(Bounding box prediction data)
-*-
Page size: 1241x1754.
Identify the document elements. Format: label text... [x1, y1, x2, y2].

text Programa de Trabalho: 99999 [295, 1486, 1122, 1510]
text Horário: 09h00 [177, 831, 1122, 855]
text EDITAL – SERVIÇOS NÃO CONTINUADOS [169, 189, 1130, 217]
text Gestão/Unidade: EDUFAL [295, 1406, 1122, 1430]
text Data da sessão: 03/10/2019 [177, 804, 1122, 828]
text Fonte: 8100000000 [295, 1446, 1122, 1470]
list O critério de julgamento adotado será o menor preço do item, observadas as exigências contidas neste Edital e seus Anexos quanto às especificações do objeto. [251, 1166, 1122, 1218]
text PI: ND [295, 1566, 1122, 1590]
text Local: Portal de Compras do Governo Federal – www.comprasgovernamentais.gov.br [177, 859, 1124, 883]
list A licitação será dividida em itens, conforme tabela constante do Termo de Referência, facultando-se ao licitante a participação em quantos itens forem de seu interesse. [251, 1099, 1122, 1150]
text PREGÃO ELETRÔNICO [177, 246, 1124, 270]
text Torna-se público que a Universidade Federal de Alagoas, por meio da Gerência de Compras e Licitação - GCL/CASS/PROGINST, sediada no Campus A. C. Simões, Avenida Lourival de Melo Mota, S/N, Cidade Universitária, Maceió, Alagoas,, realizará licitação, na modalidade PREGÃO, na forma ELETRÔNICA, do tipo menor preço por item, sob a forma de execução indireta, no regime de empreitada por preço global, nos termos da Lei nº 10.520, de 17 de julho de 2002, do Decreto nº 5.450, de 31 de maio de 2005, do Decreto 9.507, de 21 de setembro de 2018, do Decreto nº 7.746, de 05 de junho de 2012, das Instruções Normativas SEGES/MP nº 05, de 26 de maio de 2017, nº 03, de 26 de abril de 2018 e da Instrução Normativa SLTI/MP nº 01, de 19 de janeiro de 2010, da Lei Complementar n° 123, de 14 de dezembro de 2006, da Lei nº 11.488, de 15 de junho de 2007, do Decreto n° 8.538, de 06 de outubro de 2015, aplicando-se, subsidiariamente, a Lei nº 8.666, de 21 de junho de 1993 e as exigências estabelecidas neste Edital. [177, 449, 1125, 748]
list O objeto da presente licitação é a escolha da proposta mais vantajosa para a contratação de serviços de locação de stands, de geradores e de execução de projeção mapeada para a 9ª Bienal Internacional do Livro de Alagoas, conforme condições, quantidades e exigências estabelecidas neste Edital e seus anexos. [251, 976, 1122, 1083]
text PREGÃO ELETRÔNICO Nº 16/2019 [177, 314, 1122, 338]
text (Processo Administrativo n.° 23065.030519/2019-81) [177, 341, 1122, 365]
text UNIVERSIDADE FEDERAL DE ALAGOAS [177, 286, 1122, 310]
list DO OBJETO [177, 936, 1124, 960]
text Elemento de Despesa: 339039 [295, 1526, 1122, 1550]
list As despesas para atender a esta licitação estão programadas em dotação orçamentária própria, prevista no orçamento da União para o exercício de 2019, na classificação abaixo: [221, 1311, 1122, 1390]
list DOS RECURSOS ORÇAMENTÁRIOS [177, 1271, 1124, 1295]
-*-
How to complete this task: What is needed is the number of lines in the records that contain the string "ELETRÔNICO", stated with nothing else.

Solved exercise: 2